Der junge Mann habe bei der Einlieferung ins Krankenhaus keine Symptome aufgewiesen, er habe auch kein Fieber gehabt, sagte der Vorstand für Innere Medizin 3, Richard Greil, am Dienstag bei einer kurzfristig einberufenen Pressekonferenz.

15-Jähriger klinisch gesund

“Es geht ihm gut, er ist klinisch gesund, er bekommt keine Medikamente. Der Patient sagt, er fühlt sich wohl”, sagte Viktoria Faber, Oberärztin der “Inneren Medizin 3″ der Salzburger Universitätsklinik.

 

Pressekonferenz zum möglichen Ebola-Verdacht in Salzburg am Dienstagnachmittag. (c) Neumayr/S.B. Pressekonferenz zum möglichen Ebola-Verdacht am Dienstagnachmittag. (c) Neumayr/S.B. ©

Laborproben wurden eingeschickt

Eine Blutprobe des jungen Flüchtlings wurde am Dienstag gegen 12 Uhr  mit einem als Gefahrgut gekennzeichneten Transporter nach Deutschland geschickt. Man könne aber kein definitives Ergebnis erwarten, weil der Patient kein Fieber habe. Denn erst wenn das Fieber 38,5 Grad übersteigt seien die Laborergebnisse aussagekräftig. Der junge Mann muss zumindest bis Dienstag nächster Woche im Landeskrankenhaus bleiben. Dann wird aufgrund der vorliegenden Daten und Fakten über die weitere Vorgehensweise entschieden.

 

Der Transporter mit dem Blutproben. (c) FMT-Pictures/M.W. Der Transporter mit dem Blutproben. (c) FMT-Pictures/M.W. ©

Familie an Ebola gestorben

Der 15-Jährige hat in einer ersten Befragung angegeben, dass vor zwei Monaten seine gesamte Familie in Liberia an Ebola erkrankt und verstorben sei. Er habe seine Verwandten bis zuletzt gepflegt und nach deren Tod beerdigt, erzählte der junge Mann. Aus Angst, selbst zu erkranken, habe er die Flucht Richtung Europa angetreten, das er nach Stationen in Ghana und der Elfenbeinküste von Sierra Leone aus auf dem Seeweg erreichte.

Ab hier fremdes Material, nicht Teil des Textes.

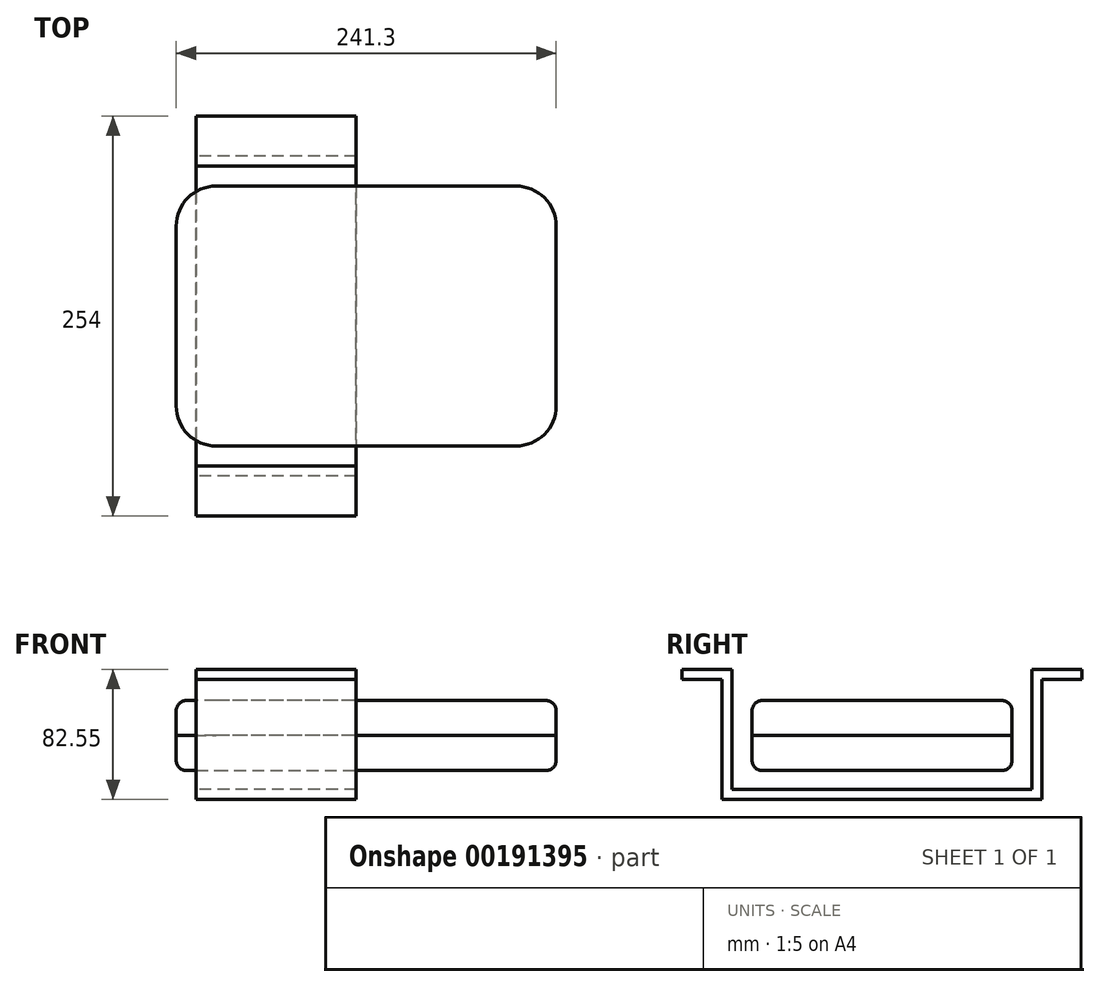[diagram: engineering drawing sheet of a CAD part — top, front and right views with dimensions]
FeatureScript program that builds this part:
annotation { "Feature Type Name" : "Feature", "Feature Type Description" : "" }
export const myFeature = defineFeature(function(context is Context, id is Id, definition is map)
    precondition{}
    {
        {
            var Q0;
            Q0=qCreatedBy(makeId("Front.planeOp"),FACE);
            var sketch = newSketch(context, id + "F0", { "sketchPlane" : qUnion([Q0])});
            skLineSegment(sketch, "E0.bottom", {"start": v(-33.91, 0) * mm, "end": v(207.39, 0) * mm});
            skLineSegment(sketch, "E0.top", {"start": v(-33.91, -22.23) * mm, "end": v(207.39, -22.23) * mm});
            skLineSegment(sketch, "E0.left", {"start": v(-33.91, 0) * mm, "end": v(-33.91, -22.22) * mm});
            skLineSegment(sketch, "E0.right", {"start": v(207.39, 0) * mm, "end": v(207.39, -22.22) * mm});
            skSolve(sketch);
        }
        {
            var Q0;
            Q0=makeQuery(id+"F0.imprint","IMPRINT",FACE,{"disambiguationData":[TD([[makeQuery(id+"F0.imprint","IMPRINT",EDGE,{"derivedFrom":sQuery(id+"F0.wireOp",EDGE,"E0.bottom")}),-1.0]])]});
            extrude(context, id + "F1", {"entities" : qUnion([Q0]), "depth" : 165.1 * mm});
        }
        {
            var Q0;
            Q0=makeQuery(id+"F1.opExtrude","CAP_EDGE",EDGE,{"disambiguationData":[OSD([sQuery(id+"F0.wireOp",EDGE,"E0.right")])],"isStart":false});
            var Q1;
            Q1=makeQuery(id+"F1.opExtrude","CAP_EDGE",EDGE,{"disambiguationData":[OSD([sQuery(id+"F0.wireOp",EDGE,"E0.right")])],"isStart":true});
            var Q2;
            Q2=makeQuery(id+"F1.opExtrude","CAP_EDGE",EDGE,{"disambiguationData":[OSD([sQuery(id+"F0.wireOp",EDGE,"E0.left")])],"isStart":false});
            var Q3;
            Q3=makeQuery(id+"F1.opExtrude","CAP_EDGE",EDGE,{"disambiguationData":[OSD([sQuery(id+"F0.wireOp",EDGE,"E0.left")])],"isStart":true});
            fillet(context, id + "F2", {"entities" : qUnion([Q0, Q1, Q2, Q3]), "radius" : 25.4 * mm, "tangentPropagation" : true, "allowEdgeOverflow" : false});
        }
        {
            var Q0;
            Q0=makeQuery(id+"F1.opExtrude","SWEPT_EDGE",EDGE,{"disambiguationData":[OSD([sQuery(id+"F0.wireOp",EDGE,"E0.top"),sQuery(id+"F0.wireOp",EDGE,"E0.right")])]});
            fillet(context, id + "F3", {"entities" : qUnion([Q0]), "radius" : 6.35 * mm, "tangentPropagation" : true, "allowEdgeOverflow" : false});
        }
        {
            var Q0;
            Q0=makeQuery(id+"F1.opExtrude","SWEPT_BODY",BODY,{"disambiguationData":[OSD([sQuery(id+"F0.wireOp",EDGE,"E0.bottom"),sQuery(id+"F0.wireOp",EDGE,"E0.top"),sQuery(id+"F0.wireOp",EDGE,"E0.left"),sQuery(id+"F0.wireOp",EDGE,"E0.right")])]});
            transform(context, id + "F4", {"entities" : qUnion([Q0]), "transformType" : TransformType.TRANSLATION_3D, "dx" : -241.3 * mm, "dy" : 0 * mm, "dz" : 0 * mm, "makeCopy" : true});
        }
        {
            var Q0;
            Q0=makeQuery(id+"F4.opPattern","COPY",BODY,{"derivedFrom":makeQuery(id+"F1.opExtrude","SWEPT_BODY",BODY,{"disambiguationData":[OSD([sQuery(id+"F0.wireOp",EDGE,"E0.bottom"),sQuery(id+"F0.wireOp",EDGE,"E0.top"),sQuery(id+"F0.wireOp",EDGE,"E0.left"),sQuery(id+"F0.wireOp",EDGE,"E0.right")])]}),"instanceName":"1"});
            var Q1;
            Q1=makeQuery(id+"F1.opExtrude","SWEPT_EDGE",EDGE,{"disambiguationData":[OSD([sQuery(id+"F0.wireOp",EDGE,"E0.bottom"),sQuery(id+"F0.wireOp",EDGE,"E0.left")])]});
            transform(context, id + "F5", {"entities" : qUnion([Q0]), "transformType" : TransformType.ROTATION, "transformAxis" : qUnion([Q1]), "angle" : 180 * degree, "makeCopy" : false});
        }
        {
            var Q0;
            Q0=qCreatedBy(makeId("Right.planeOp"),FACE);
            var sketch = newSketch(context, id + "F6", { "sketchPlane" : qUnion([Q0])});
            skLineSegment(sketch, "E1", {"start": v(19.05, -40.55) * mm, "end": v(19.05, 35.65) * mm});
            skLineSegment(sketch, "E2", {"start": v(19.05, 35.65) * mm, "end": v(44.45, 35.65) * mm});
            skLineSegment(sketch, "E3", {"start": v(44.45, 35.65) * mm, "end": v(44.45, 42) * mm});
            skLineSegment(sketch, "E4", {"start": v(44.45, 42) * mm, "end": v(12.7, 42) * mm});
            skLineSegment(sketch, "E5", {"start": v(12.7, 42) * mm, "end": v(12.7, -34.2) * mm});
            skLineSegment(sketch, "E6", {"start": v(12.7, -34.2) * mm, "end": v(-177.8, -34.2) * mm});
            skLineSegment(sketch, "E7", {"start": v(-177.8, -34.2) * mm, "end": v(-177.8, 42) * mm});
            skLineSegment(sketch, "E8", {"start": v(-177.8, 42) * mm, "end": v(-209.55, 42) * mm});
            skLineSegment(sketch, "E9", {"start": v(-209.55, 42) * mm, "end": v(-209.55, 35.65) * mm});
            skLineSegment(sketch, "E10", {"start": v(-209.55, 35.65) * mm, "end": v(-184.15, 35.65) * mm});
            skLineSegment(sketch, "E11", {"start": v(-184.15, 35.65) * mm, "end": v(-184.15, -40.55) * mm});
            skLineSegment(sketch, "E12", {"start": v(-184.15, -40.55) * mm, "end": v(19.05, -40.55) * mm});
            skSolve(sketch);
        }
        {
            var Q0;
            Q0=makeQuery(id+"F6.imprint","IMPRINT",FACE,{"disambiguationData":[TD([[makeQuery(id+"F6.imprint","IMPRINT",EDGE,{"derivedFrom":sQuery(id+"F6.wireOp",EDGE,"E1")}),1.0]])]});
            extrude(context, id + "F7", {"entities" : qUnion([Q0]), "depth" : 101.6 * mm});
        }
        {
            var Q0;
            Q0=makeQuery(id+"F1.opExtrude","SWEPT_BODY",BODY,{"disambiguationData":[OSD([sQuery(id+"F0.wireOp",EDGE,"E0.bottom"),sQuery(id+"F0.wireOp",EDGE,"E0.top"),sQuery(id+"F0.wireOp",EDGE,"E0.left"),sQuery(id+"F0.wireOp",EDGE,"E0.right")])]});
            var Q1;
            Q1=makeQuery(id+"F4.opPattern","COPY",BODY,{"derivedFrom":makeQuery(id+"F1.opExtrude","SWEPT_BODY",BODY,{"disambiguationData":[OSD([sQuery(id+"F0.wireOp",EDGE,"E0.bottom"),sQuery(id+"F0.wireOp",EDGE,"E0.top"),sQuery(id+"F0.wireOp",EDGE,"E0.left"),sQuery(id+"F0.wireOp",EDGE,"E0.right")])]}),"instanceName":"1"});
            transform(context, id + "F8", {"entities" : qUnion([Q0, Q1]), "transformType" : TransformType.TRANSLATION_3D, "dx" : 33.9 * mm, "dy" : 0 * mm, "dz" : 0 * mm, "makeCopy" : false});
        }
        {
            var Q0;
            Q0=makeQuery(id+"F1.opExtrude","SWEPT_BODY",BODY,{"disambiguationData":[OSD([sQuery(id+"F0.wireOp",EDGE,"E0.bottom"),sQuery(id+"F0.wireOp",EDGE,"E0.top"),sQuery(id+"F0.wireOp",EDGE,"E0.left"),sQuery(id+"F0.wireOp",EDGE,"E0.right")])]});
            var Q1;
            Q1=makeQuery(id+"F4.opPattern","COPY",BODY,{"derivedFrom":makeQuery(id+"F1.opExtrude","SWEPT_BODY",BODY,{"disambiguationData":[OSD([sQuery(id+"F0.wireOp",EDGE,"E0.bottom"),sQuery(id+"F0.wireOp",EDGE,"E0.top"),sQuery(id+"F0.wireOp",EDGE,"E0.left"),sQuery(id+"F0.wireOp",EDGE,"E0.right")])]}),"instanceName":"1"});
            transform(context, id + "F9", {"entities" : qUnion([Q0, Q1]), "transformType" : TransformType.TRANSLATION_3D, "dx" : -12.7 * mm, "dy" : 0 * mm, "dz" : 0 * mm, "makeCopy" : false});
        }
    });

Über die Flucht aus Liberia gibt es keine detaillierte Darstellung. “Wir nehmen an, dass er durch eine Schlepperbande heraufgekommen ist”, sagte Faber. Er sei in einem Auto auf dem Weg zum Erstaufnahmezentrum Thalheim gewesen. Die Kommunikation mit dem Flüchtling sei schwierig, weil er nicht ausreichend Englisch spreche, erklärte die Oberärztin. Das Spital bemüht sich nun um einen Dolmetscher.

Der 15-Jährige wird derzeit in einem Schleusenzimmer der Isolierstation auf der ” Inneren Medizin 3″ versorgt. ”

 

Ein Schild zeigt die Sperre des Oberen Stockwerks (Isolationsstation) in einem Gebäudekomplex des Salzburger Krankenhauses. (c) APA/Barbara Gindl Ein Schild zeigt die Sperre des Oberen Stockwerks (Isolationsstation) in einem Gebäudekomplex des Salzburger Krankenhauses. (c) APA/Barbara Gindl ©

 Bursch in der Stadt Salzburg aufgegriffen

Der junge Mann wurde laut Michael Haybäck, Leiter des städtischen Amtes für öffentliche Ordnung am Montag in der Stadt Salzburg nahe des Hauptbahnhofes im Rahmen einer Polizeikontrolle in einem Pkw aufgegriffen und dann auf die Polizeiinspektion Wals-Siezenheim (Flachgau) gebracht. Dort erzählte der Teenager den Beamten, dass seine Familie vor zwei Monaten an Ebola gestorben sei und er sie bis zuletzt gepflegt und auch beerdigt habe. Danach sei er in einem Boot auf dem Seeweg nach Europa geflüchtet.

 

Der Gebäudekomplex des Salzburger Krankenhauses mit der Isolationsstation. (c) FMT-Pictures/M.W. Der Gebäudekomplex des Salzburger Krankenhauses mit der Isolationsstation. (c) FMT-Pictures/M.W. ©

Flüchling ins LKH eingeliefert, Notfallplan aktiviert

Nach der Befragung durch die Polizei wurde der Flüchtling in das Salzburger Landeskrankenhaus eingeliefert. Der Notfallplan war bereits in Gang gesetzt. Der Hochrisikopatient habe im Schutzanzug die Infektionsabteilung betreten, auch die Polizisten und das Rot-Kreuz-Team hätten einen Schutzanzug getragen, schilderte Faber.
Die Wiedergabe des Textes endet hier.